Items from a data source
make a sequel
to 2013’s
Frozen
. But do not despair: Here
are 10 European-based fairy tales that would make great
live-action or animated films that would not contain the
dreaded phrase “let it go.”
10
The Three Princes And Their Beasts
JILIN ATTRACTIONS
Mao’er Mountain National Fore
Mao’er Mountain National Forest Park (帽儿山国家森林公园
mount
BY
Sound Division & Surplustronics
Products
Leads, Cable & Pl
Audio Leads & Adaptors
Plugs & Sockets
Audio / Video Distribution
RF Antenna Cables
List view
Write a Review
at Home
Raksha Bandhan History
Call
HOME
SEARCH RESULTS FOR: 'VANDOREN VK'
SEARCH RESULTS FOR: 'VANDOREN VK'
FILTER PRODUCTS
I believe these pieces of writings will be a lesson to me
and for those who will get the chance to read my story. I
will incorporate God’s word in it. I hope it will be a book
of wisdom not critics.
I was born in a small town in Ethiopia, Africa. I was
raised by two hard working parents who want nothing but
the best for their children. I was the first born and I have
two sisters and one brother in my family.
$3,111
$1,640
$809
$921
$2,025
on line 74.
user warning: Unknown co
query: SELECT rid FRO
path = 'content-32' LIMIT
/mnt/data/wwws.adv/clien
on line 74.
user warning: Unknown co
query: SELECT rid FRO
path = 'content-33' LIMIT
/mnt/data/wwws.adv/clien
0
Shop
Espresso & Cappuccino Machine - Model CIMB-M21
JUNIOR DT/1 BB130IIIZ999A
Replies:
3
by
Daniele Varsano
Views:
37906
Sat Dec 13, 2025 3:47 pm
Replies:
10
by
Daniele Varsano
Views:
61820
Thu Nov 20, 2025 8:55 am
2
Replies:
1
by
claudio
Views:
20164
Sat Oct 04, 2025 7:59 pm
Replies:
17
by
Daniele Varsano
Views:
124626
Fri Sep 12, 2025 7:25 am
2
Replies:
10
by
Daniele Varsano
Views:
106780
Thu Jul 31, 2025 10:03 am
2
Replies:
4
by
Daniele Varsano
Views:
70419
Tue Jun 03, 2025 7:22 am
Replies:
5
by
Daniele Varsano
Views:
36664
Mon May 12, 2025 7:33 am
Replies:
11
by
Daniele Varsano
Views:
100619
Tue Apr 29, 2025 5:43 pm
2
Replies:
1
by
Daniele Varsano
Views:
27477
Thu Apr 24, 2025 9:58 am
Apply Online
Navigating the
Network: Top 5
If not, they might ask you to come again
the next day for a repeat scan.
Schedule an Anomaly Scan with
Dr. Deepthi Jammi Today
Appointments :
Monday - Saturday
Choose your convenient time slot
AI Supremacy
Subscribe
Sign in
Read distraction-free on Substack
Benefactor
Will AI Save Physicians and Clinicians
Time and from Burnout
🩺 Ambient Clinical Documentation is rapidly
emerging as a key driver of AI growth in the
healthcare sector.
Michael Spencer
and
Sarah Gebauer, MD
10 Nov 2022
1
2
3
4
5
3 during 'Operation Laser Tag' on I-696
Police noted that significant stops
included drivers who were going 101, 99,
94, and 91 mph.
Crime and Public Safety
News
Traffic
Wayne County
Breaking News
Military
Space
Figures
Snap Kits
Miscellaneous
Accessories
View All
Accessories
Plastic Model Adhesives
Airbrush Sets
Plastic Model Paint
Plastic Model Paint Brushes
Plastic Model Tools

Task statement:
When a line contains the string "Leads", count that line; once every line of the records has been checked, state the count alone.

Your solution:
2